▶ [GOAL] Rewrite the items from the line containing "genus: Urolepis" through the line containing "state / province: Cochabamba", replacing "collectors" with "collected by" and leaving everything else unchanged. Give only that stretch of lines.

▶ [SOURCE RECORDS]
——
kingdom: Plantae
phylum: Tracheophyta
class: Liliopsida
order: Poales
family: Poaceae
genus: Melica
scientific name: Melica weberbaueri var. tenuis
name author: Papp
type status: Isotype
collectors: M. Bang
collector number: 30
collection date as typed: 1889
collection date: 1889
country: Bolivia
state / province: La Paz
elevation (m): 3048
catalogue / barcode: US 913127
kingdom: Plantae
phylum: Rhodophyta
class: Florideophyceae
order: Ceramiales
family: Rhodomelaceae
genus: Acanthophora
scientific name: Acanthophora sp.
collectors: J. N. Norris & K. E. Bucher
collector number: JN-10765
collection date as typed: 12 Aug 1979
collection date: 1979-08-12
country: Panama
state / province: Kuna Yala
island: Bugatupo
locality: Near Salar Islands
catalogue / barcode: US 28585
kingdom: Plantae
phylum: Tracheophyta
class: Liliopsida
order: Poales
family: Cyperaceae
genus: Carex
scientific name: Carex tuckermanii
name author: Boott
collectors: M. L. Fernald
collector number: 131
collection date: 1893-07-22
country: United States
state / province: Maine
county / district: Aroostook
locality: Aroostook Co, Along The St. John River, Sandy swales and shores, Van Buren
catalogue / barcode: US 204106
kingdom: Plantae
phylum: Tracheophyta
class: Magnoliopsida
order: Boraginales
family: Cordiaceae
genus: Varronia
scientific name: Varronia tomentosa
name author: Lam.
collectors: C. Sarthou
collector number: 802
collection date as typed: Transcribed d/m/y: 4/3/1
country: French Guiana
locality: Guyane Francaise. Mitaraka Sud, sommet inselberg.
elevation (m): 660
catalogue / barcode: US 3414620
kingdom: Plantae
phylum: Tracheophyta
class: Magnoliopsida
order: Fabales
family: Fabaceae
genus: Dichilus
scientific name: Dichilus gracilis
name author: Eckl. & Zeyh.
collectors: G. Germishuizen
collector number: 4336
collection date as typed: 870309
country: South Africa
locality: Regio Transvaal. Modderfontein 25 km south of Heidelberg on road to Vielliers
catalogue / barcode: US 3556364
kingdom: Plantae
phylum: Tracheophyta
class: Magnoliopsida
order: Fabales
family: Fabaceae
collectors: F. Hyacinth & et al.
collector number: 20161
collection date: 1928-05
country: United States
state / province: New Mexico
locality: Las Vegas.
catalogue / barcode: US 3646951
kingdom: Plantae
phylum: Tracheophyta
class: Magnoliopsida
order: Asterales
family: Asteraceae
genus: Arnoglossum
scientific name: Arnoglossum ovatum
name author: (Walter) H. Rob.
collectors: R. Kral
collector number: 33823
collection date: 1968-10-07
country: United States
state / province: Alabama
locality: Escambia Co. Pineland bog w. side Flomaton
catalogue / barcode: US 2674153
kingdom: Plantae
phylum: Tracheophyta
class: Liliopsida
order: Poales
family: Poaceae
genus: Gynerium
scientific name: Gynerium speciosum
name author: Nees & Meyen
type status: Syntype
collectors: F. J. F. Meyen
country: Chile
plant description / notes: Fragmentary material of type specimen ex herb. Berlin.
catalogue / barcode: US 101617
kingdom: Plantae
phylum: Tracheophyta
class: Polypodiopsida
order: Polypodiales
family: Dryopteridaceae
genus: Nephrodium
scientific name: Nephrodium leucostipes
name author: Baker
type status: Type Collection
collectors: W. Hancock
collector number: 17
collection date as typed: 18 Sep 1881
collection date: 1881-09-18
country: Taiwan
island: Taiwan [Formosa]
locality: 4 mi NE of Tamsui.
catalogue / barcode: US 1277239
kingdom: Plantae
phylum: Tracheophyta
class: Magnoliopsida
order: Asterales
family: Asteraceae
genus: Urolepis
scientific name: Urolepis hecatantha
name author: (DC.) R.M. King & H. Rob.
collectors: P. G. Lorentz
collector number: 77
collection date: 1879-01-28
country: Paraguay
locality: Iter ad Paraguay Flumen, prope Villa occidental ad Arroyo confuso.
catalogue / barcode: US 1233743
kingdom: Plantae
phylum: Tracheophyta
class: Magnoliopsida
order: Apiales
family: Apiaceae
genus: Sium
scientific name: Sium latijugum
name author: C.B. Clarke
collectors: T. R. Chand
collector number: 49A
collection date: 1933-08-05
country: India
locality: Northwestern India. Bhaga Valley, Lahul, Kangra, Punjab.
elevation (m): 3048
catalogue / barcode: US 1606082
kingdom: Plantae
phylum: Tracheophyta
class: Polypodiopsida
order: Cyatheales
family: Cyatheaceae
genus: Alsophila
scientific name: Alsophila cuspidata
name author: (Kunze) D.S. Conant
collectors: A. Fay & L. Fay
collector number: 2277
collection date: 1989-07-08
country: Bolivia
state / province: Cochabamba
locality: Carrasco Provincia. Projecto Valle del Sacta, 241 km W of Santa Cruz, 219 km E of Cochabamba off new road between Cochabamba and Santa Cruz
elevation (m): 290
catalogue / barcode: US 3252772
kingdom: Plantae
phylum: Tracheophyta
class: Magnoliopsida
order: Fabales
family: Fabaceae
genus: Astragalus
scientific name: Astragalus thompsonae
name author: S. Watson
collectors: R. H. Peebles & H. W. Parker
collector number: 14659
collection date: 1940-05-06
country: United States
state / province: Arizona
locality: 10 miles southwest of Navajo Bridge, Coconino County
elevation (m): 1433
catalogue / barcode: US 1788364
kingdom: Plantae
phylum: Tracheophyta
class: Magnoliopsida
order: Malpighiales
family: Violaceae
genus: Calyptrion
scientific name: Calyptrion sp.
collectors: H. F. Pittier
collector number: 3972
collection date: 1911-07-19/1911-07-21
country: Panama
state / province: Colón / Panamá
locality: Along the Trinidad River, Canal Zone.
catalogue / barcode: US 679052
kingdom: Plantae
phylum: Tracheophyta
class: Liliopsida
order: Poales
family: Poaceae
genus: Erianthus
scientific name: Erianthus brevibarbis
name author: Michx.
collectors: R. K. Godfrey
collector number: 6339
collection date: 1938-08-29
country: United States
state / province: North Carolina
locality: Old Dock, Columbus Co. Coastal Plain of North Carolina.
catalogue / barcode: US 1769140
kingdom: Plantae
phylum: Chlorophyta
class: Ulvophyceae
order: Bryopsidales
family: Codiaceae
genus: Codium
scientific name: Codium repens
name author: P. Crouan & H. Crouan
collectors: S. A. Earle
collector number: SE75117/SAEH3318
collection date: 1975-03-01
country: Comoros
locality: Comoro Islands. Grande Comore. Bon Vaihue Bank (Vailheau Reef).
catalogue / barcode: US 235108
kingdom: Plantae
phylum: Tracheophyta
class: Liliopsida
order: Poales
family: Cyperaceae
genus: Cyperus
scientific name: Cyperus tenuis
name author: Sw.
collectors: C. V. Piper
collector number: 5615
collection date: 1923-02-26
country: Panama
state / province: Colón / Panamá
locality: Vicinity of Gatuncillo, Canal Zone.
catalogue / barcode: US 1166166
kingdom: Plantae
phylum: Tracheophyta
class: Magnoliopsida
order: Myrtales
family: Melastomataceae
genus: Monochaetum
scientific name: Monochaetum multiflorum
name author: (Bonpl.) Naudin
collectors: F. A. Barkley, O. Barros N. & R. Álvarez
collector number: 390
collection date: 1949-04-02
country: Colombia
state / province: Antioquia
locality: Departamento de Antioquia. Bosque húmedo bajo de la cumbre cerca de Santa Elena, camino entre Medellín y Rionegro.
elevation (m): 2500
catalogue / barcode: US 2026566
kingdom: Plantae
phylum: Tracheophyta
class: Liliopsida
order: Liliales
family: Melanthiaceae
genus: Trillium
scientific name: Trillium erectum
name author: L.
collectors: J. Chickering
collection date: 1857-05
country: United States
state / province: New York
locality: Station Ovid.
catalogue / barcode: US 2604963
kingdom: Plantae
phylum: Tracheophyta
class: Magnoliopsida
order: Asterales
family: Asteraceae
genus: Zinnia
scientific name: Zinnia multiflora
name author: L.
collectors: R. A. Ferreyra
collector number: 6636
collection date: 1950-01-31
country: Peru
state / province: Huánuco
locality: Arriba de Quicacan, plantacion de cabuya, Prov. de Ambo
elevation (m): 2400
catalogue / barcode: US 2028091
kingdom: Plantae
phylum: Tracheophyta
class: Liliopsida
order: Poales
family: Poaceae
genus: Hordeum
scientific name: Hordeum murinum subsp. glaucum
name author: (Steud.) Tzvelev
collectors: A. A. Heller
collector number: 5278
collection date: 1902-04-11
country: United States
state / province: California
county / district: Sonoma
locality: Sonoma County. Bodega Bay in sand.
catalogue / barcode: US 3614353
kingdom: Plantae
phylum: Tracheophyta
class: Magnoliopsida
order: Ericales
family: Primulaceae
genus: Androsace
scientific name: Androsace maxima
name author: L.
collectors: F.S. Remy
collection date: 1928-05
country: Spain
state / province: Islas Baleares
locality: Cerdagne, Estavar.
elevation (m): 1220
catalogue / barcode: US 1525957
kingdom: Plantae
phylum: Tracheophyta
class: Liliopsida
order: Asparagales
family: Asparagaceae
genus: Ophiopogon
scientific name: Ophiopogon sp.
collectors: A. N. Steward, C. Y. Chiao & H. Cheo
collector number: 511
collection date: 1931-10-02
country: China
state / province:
——
▶ [FINISHED TASK]
genus: Urolepis
scientific name: Urolepis hecatantha
name author: (DC.) R.M. King & H. Rob.
collected by: P. G. Lorentz
collector number: 77
collection date: 1879-01-28
country: Paraguay
locality: Iter ad Paraguay Flumen, prope Villa occidental ad Arroyo confuso.
catalogue / barcode: US 1233743
kingdom: Plantae
phylum: Tracheophyta
class: Magnoliopsida
order: Apiales
family: Apiaceae
genus: Sium
scientific name: Sium latijugum
name author: C.B. Clarke
collected by: T. R. Chand
collector number: 49A
collection date: 1933-08-05
country: India
locality: Northwestern India. Bhaga Valley, Lahul, Kangra, Punjab.
elevation (m): 3048
catalogue / barcode: US 1606082
kingdom: Plantae
phylum: Tracheophyta
class: Polypodiopsida
order: Cyatheales
family: Cyatheaceae
genus: Alsophila
scientific name: Alsophila cuspidata
name author: (Kunze) D.S. Conant
collected by: A. Fay & L. Fay
collector number: 2277
collection date: 1989-07-08
country: Bolivia
state / province: Cochabamba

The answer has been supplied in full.